Anitra, the tribal chieftain’s daughter, dances for Peer, who is instantly enamoured when ‘her legs twiddle as fast as drumsticks’. Grieg described Anitra’s music as ‘a delicate little dance that I hope will sound lovely and beautiful’, and gave it the delicately traipsing rhythm of a mazurka. The first violins spin a seductive melody, with en pointe pizzicato punctuation from the lower strings. ‘I would be grateful if you would treat this piece with special affection,’ Grieg added.

Solveig’s Song

Solveig is now ‘a middle-aged woman, fair-haired and comely’. She  sits outside her cabin, spinning and singing, still believing that one day Peer will return to be with her.

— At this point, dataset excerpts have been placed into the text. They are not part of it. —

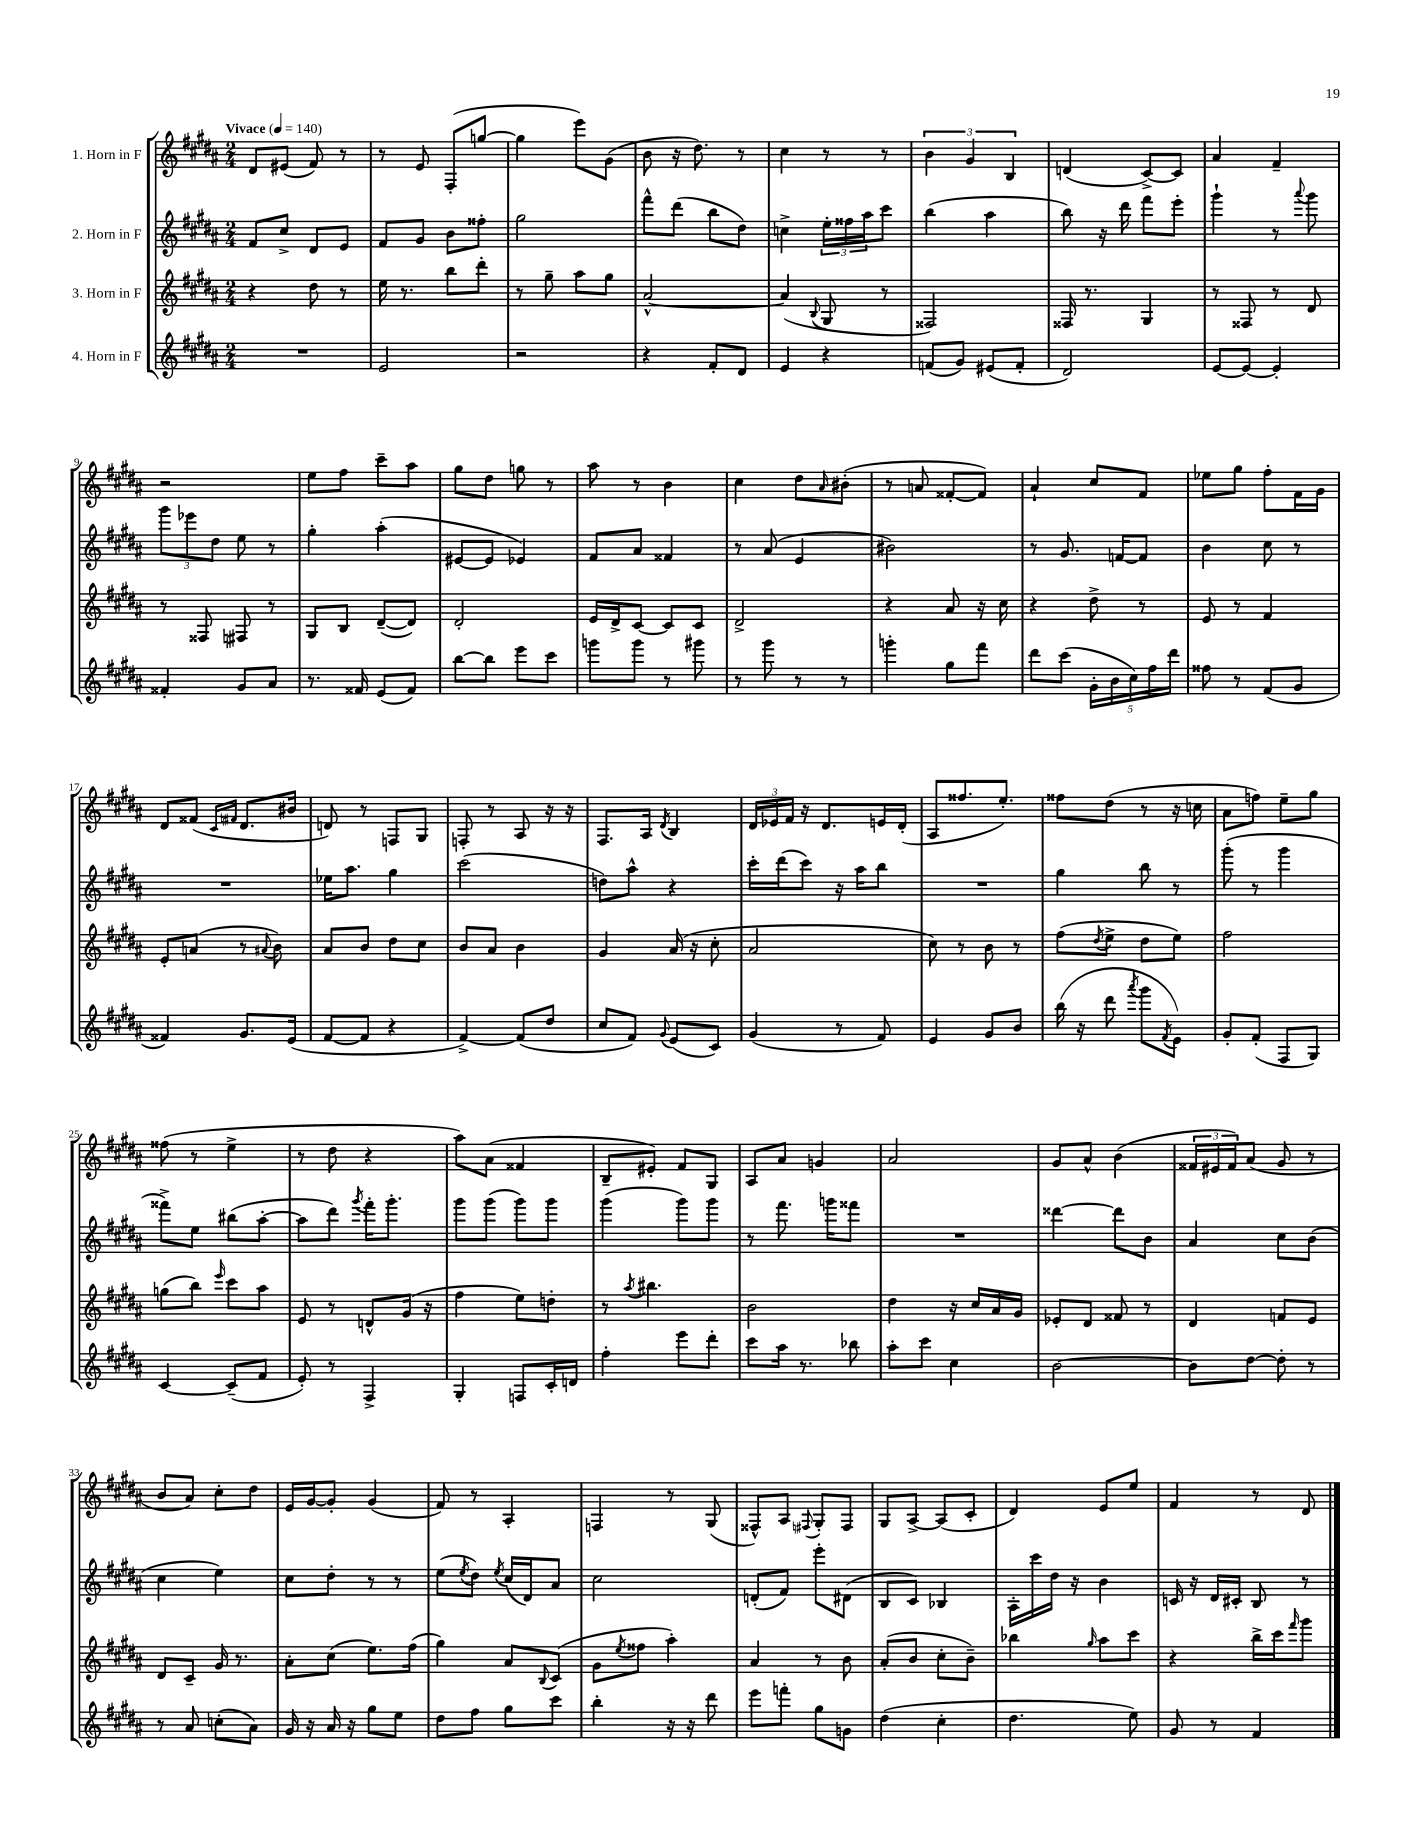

**kern	**kern	**kern	**kern
*staff4	*staff3	*staff2	*staff1
*clefG2	*clefG2	*clefG2	*clefG2
*k[f#c#g#d#a#]	*k[f#c#g#d#a#]	*k[f#c#g#d#a#]	*k[f#c#g#d#a#]
*M2/4	*M2/4	*M2/4	*M2/4
*MM140	*MM140	*MM140	*MM140
2r	4r	8f#/L	8d#/L
.	.	8cc#^/J	(8e#/J
.	8dd#\	8d#/L	8f#/)
.	8r	8e/J	8r
=	=	=	=
2e/	16ee\	8f#/L	8r
.	8.r	.	.
.	.	8g#/J	8e/
.	8bb\L	8b\L	(8F#'/L
.	8ddd#'\J	8ff##'\J	[8gg/J
=	=	=	=
2r	8r	2gg#\	4gg\]
.	8gg#~\	.	.
.	8aa#\L	.	8eee\L)
.	8gg#\J	.	(8g#\J
=	=	=	=
4r	[2a#^^/	8fff#^^\L	8b\
.	.	(8ddd#\J	16r
.	.	.	8.dd#\)
8f#'/L	.	8bb\L	.
8d#/J	.	8dd#\J)	8r
=	=	=	=
4e/	(4a#/]	4cc^\	4cc#\
.	8qqB/	.	.
4r	8G#/	24ee'\LL	8r
.	.	24ff##\	.
.	.	24aa#\J	.
.	8r	8ccc#\J	8r
=	=	=	=
(8f/L	2F##/)	(4bb\	6b\
8g#/J)	.	.	.
.	.	.	6g#/
(8e#/L	.	4aa#\	.
.	.	.	6B/
8f'/J	.	.	.
=	=	=	=
2d#/)	16F##/	8bb\)	(4d/
.	8.r	.	.
.	.	16r	.
.	.	16ddd#\	.
.	4G#/	8fff#\L	[8c#^/L)
.	.	8eee'\J	8c#/]J
=	=	=	=
[8e/L	8r	4ggg#`\	4a#/
8e/_J	8F##/	.	.
4e'/]	8r	8r	4f#~/
.	.	8qqaaa#/	.
.	8d#/	8ggg#\	.
=	=	=	=
4f##'/	8r	12ggg#\L	2r
.	.	12eee-\	.
.	8F##/	.	.
.	.	12dd#\J	.
8g#/L	8F#/	8ee\	.
8a#/J	8r	8r	.
=	=	=	=
8.r	8G#/L	4gg#'\	8ee\L
.	8B/J	.	8ff#\J
16f##/	.	.	.
(8e/L	([8d#~/L	(4aa#'\	8ccc#~\L
8f##/J)	8d#/]J)	.	8aa#\J
=	=	=	=
[8bb\L	2d#'/	[8e#/L	8gg#\L
8bb\]J	.	8e#/]J	8dd#\J
8eee\L	.	4e-/)	8gg\
8ccc#\J	.	.	8r
=	=	=	=
8ggg\L	16e/LL	8f#/L	8aa#\
.	16d#^/J	.	.
8ggg\J	[8c#/J	8a#/J	8r
8r	8c#/]L	4f##/	4b\
8ggg#\	8c#/J	.	.
=	=	=	=
8r	2d#^/	8r	4cc#\
8ggg#\	.	(8a#/	.
8r	.	4e/	8dd#\L
.	.	.	16qqa#/
8r	.	.	(8b#'\J
=	=	=	=
4ggg'\	4r	2b#\)	8r
.	.	.	8a/
8gg#\L	8a#/	.	[8f##'/L
8fff#\J	16r	.	8f##/]J)
.	16cc#\	.	.
=	=	=	=
8ddd#\L	4r	8r	4a#`/
(8ccc#\J	.	8.g#/	.
20g#'\LL	8dd#^\	.	8cc#/L
20b\	.	.	.
.	.	[16f/LK	.
20cc#\)	.	.	.
.	8r	8f/]J	8f#/J
20ff#\	.	.	.
20ddd#\JJ	.	.	.
=	=	=	=
8ff##\	8e/	4b\	8ee-\L
8r	8r	.	8gg#\J
(8f#/L	4f#/	8cc#\	8ff#'\L
8g#/J	.	8r	16f#\L
.	.	.	16g#\JJ
=	=	=	=
4f##/)	8e'/L	2r	8d#/L
.	(8a/J	.	(8f##/J
.	.	.	16qqc#/LL
.	.	.	16qqf#/JJ
8.g#/L	8r	.	8.d#/L
.	8qqa#/	.	.
.	8b\)	.	.
(16e/Jk	.	.	16b#/Jk
=	=	=	=
[8f#/L	8a#/L	16ee-\LK	8d/)
.	.	8.aa#\J	.
8f#/]J	8b/J	.	8r
4r	8dd#\L	4gg#\	8F/L
.	8cc#\J	.	8G#/J
=	=	=	=
[4f#^/)	8b/L	(2ccc#\	8F'/
.	8a#/J	.	8r
(8f#/]L	4b\	.	8A#/
8dd#/J	.	.	16r
.	.	.	16r
=	=	=	=
8cc#/L	4g#/	8dd\L)	8.F#/L
8f#/J)	.	8aa#^^\J	.
.	.	.	16A#/Jk
8qqg#/	.	.	8qd#/
(8e/L	(16a#/	4r	4B/
.	16r	.	.
8c#/J)	8cc#'\	.	.
=	=	=	=
(4g#/	2a#/	16ccc#'\LL	24d#/LL
.	.	.	24e-/
.	.	(16ddd#\J	.
.	.	.	24f#/JJ
.	.	8ccc#\J)	16r
.	.	.	8.d#/L
8r	.	16r	.
.	.	16aa#\LK	.
8f#/)	.	8bb\J	16e/L
.	.	.	(16d#'/JJ
=	=	=	=
4e/	8cc#\)	2r	8A#/L
.	8r	.	8.ff##/
8g#/L	8b\	.	.
.	.	.	8.ee'/J)
8b/J	8r	.	.
=	=	=	=
(16bb\	(8ff#\L	4gg#\	8ff##\L
16r	.	.	.
.	8qdd#/	.	.
8ddd#\	8ee^\J	.	(8dd#\J
8qaaa#/	.	.	.
8ggg#\L	8dd#\L	8bb\	8r
8qf#/	.	.	.
8e\J)	8ee\J)	8r	16r
.	.	.	16cc\
=	=	=	=
8g#'/L	2ff#\	(8ggg#'\	8a#\L
(8f#'/J	.	8r	8ff\J)
8F#/L	.	4ggg#\	8ee~\L
8G#/J)	.	.	8gg#\J
=	=	=	=
[4c#/	(8gg\L	8fff##^\L)	(8ff##\
.	8bb\J)	8ee\J	8r
.	16qqeee/	.	.
(8c#~/]L	8ccc#\L	(8bb#\L	4ee^\
8f#/J	8aa#\J	[8aa#'\J	.
=	=	=	=
8e'/)	8e/	8aa#\]L	8r
8r	8r	8ddd#\J)	8dd#\
.	.	8qggg#/	.
4F#^/	8d^^/L	16fff#'\LK	4r
.	.	8.ggg#'\J	.
.	(16g#/Jk	.	.
.	16r	.	.
=	=	=	=
4G#'/	4ff#\	8ggg#\L	8aa#\L)
.	.	(8ggg#\J	(8a#\J
8F/L	8ee\L)	8ggg#\L)	4f##/
16c#'/L	8dd'\J	8ggg#\J	.
16d/JJ	.	.	.
=	=	=	=
4ff#'\	8r	(4ggg#\	8B~/L
.	8qaa#/	.	.
.	4.bb#\	.	8e#'/J)
8eee\L	.	8ggg#\L)	8f#/L
8ddd#'\J	.	8ggg#\J	8G#/J
=	=	=	=
8ccc#\L	2b\	8r	8A#/L
16aa#\Jk	.	8.fff#\	8a#/J
8.r	.	.	.
.	.	.	4g/
.	.	16ggg\LK	.
8bb-\	.	8fff##\J	.
=	=	=	=
8aa#'\L	4dd#\	2r	2a#/
8ccc#\J	.	.	.
4cc#\	16r	.	.
.	16cc#/LL	.	.
.	16a#/	.	.
.	16g#/JJ	.	.
=	=	=	=
[2b\	8e-'/L	[4ddd##\	8g#/L
.	8d#/J	.	8a#^^/J
.	8f##/	8ddd##\]L	(4b\
.	8r	8b\J	.
=	=	=	=
8b\]L	4d#/	4a#/	24f##/LL
.	.	.	24e#/
.	.	.	24f##/J)
[8dd#\J	.	.	(8a#/J
8dd#'\]	8f/L	8cc#\L	8g#/
8r	8e/J	(8b\J	8r
=	=	=	=
8r	8d#/L	4cc#\	8b/L
8a#/	8c#~/J	.	8a#/J)
(8cc'\L	16g#/	4ee\)	8cc#'\L
.	8.r	.	.
8a#\J)	.	.	8dd#\J
=	=	=	=
16g#/	8a#'\L	8cc#\L	16e/LL
16r	.	.	[16g#/J
16a#/	(8cc#\J	8dd#'\J	8g#'/]J
16r	.	.	.
8gg#\L	8.ee\L)	8r	(4g#/
8ee\J	.	8r	.
.	(16ff#\Jk	.	.
=	=	=	=
8dd#\L	4gg#\)	(8ee\L	8f#/)
.	.	8qee/	.
8ff#\J	.	8dd#\J)	8r
.	.	8qee/	.
8gg#\L	8a#/L	(16cc#/LL	4A#'/
.	.	16d#/J)	.
.	8qqB/	.	.
8ccc#\J	(8c#/J	8a#/J	.
=	=	=	=
4bb'\	8g#\L	2cc#\	4F/
.	8qee/	.	.
.	8ff##\J	.	.
16r	4aa#'\)	.	8r
16r	.	.	.
8ddd#\	.	.	(8G#/
=	=	=	=
8eee\L	4a#/	(8d'/L	8F##^^/L)
8fff'\J	.	8f#/J)	8A#/J
.	.	.	8qqF#/
8gg#\L	8r	8eee'\L	8G#'/L
8g\J	8b\	(8d#\J	8F#/J
=	=	=	=
(4dd#\	(8a#'/L	8B/L	8G#/L
.	8b/J	8c#/J)	[8A#^/J
4cc#'\	8cc#'\L	4B-/	(8A#/]L
.	8b~\J)	.	8c#'/J
=	=	=	=
4.dd#\	4bb-\	16A#'\LL	4d#/)
.	.	16ccc#\	.
.	.	16dd#\JJ	.
.	.	16r	.
.	16qqgg#/	.	.
.	8aa#\L	4b\	8e/L
8ee\)	8ccc#\J	.	8ee/J
=	=	=	=
8g#/	4r	16c/	4f#/
.	.	16r	.
8r	.	16d#/LL	.
.	.	16c#'/JJ	.
4f#/	16bb^\LL	8B/	8r
.	16ccc#\J	.	.
.	16qqfff#/	.	.
.	8ggg#\J	8r	8d#/
==	==	==	==
*-	*-	*-	*-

Her song is sorrowful in tone, although the airy chorus of vocalise appended to each of the two verses reflects her enduring hope that a reunion will happen. ‘One day you will come,’ she sings. ‘I know that in my heart.’ The song ‘reveals Solveig’s character,’ Grieg commented. ‘A folk-song style must be preserved throughout.’ 

Mikko Franck conducts the Orchestre Philharmonique de Radio France in 'Solveig' Song'

Peer Gynt’s Homecoming

Finally, Peer, ‘a sturdy old man with ice-grey hair and beard’, returns to his native Norway. As though to symbolise the turbulent life that he has led, a storm is raging as his ship approaches the coast. Shrieking woodwind and thwacks of timpani evoke the howling gale and waves crashing, with dramatic contrasts of dynamic. ‘Every crescendo and diminuendo must be strongly emphasised,’ Grieg recommended, ‘and the tempo must be very agitated.’ 

Solveig’s Cradle Song

Peer surveys the detritus of his life and realises he is a ‘lost’ individual whose sins are ‘numbered in wild throngs’. He encounters Solveig, who is now almost blind. Peer is racked with guilt, but she assures him that he has done her no wrong. As Peer buries his head in her lap and the sun rises, Solveig begins a moving lullaby of comfort and absolution, with an offstage choir assisting – ‘a poetic effect using simple means’, as Grieg put it. ‘I will rock you and awake you,’ Solveig sings. ‘So sleep and dream, my own dear boy.’